SOURCE DATA:
↓
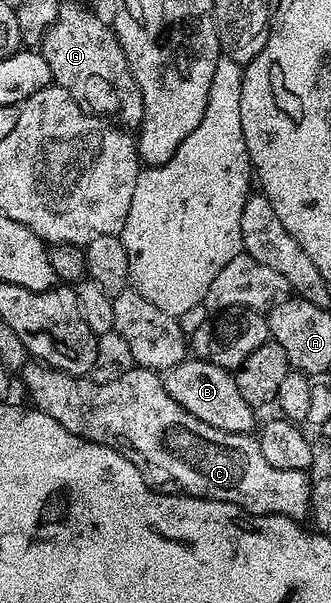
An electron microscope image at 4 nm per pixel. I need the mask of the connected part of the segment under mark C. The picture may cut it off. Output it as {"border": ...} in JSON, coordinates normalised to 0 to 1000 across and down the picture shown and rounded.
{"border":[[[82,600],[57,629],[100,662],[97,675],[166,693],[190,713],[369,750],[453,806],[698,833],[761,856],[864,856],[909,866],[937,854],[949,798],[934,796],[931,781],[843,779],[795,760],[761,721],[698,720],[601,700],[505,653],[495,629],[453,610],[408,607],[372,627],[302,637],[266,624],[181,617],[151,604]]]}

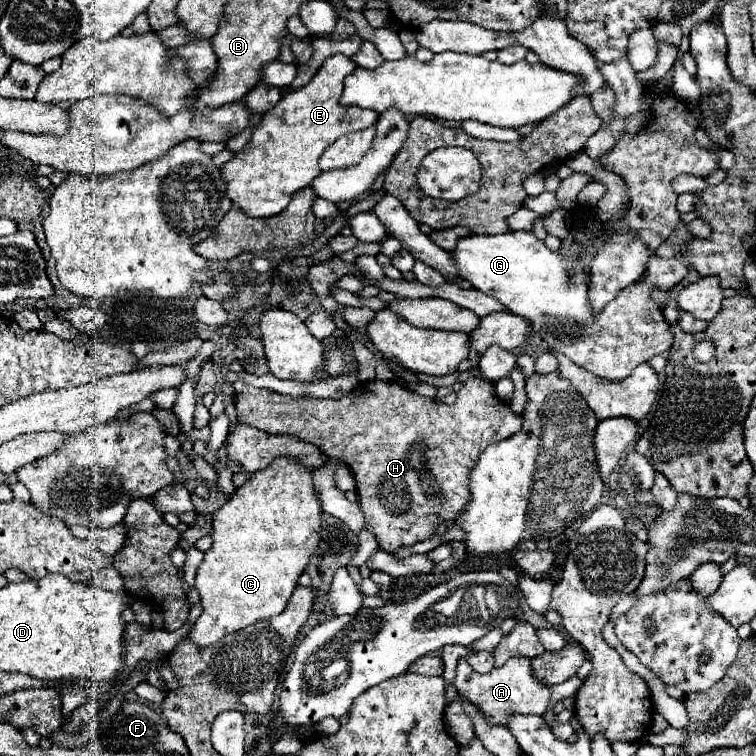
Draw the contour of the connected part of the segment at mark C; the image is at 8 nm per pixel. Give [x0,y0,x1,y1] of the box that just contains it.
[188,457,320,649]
↑
↓
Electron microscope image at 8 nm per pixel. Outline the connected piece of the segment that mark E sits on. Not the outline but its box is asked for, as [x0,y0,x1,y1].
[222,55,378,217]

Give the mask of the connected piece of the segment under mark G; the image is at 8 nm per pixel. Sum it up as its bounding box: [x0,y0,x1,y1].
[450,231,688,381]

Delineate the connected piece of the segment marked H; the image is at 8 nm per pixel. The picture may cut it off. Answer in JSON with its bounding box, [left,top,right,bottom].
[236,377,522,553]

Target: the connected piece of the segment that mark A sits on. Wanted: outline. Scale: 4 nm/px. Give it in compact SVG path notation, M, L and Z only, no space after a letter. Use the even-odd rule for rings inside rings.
↑
Return only the part of the records above that opens with the line containing "Give the mask" and closes with the line containing "Target: the connected", ends included.

WRITTEN ANSWER:
Give the mask of the connected piece of the segment under mark G; the image is at 8 nm per pixel. Sum it up as its bounding box: [x0,y0,x1,y1].
[450,231,688,381]

Delineate the connected piece of the segment marked H; the image is at 8 nm per pixel. The picture may cut it off. Answer in JSON with its bounding box, [left,top,right,bottom].
[236,377,522,553]

Target: the connected piece of the segment that mark A sits on. Wanted: outline. Scale: 4 nm/px. Give it in compact SVG path notation, M, L and Z only, no space after a letter. Use the even-odd rule for rings inside rings.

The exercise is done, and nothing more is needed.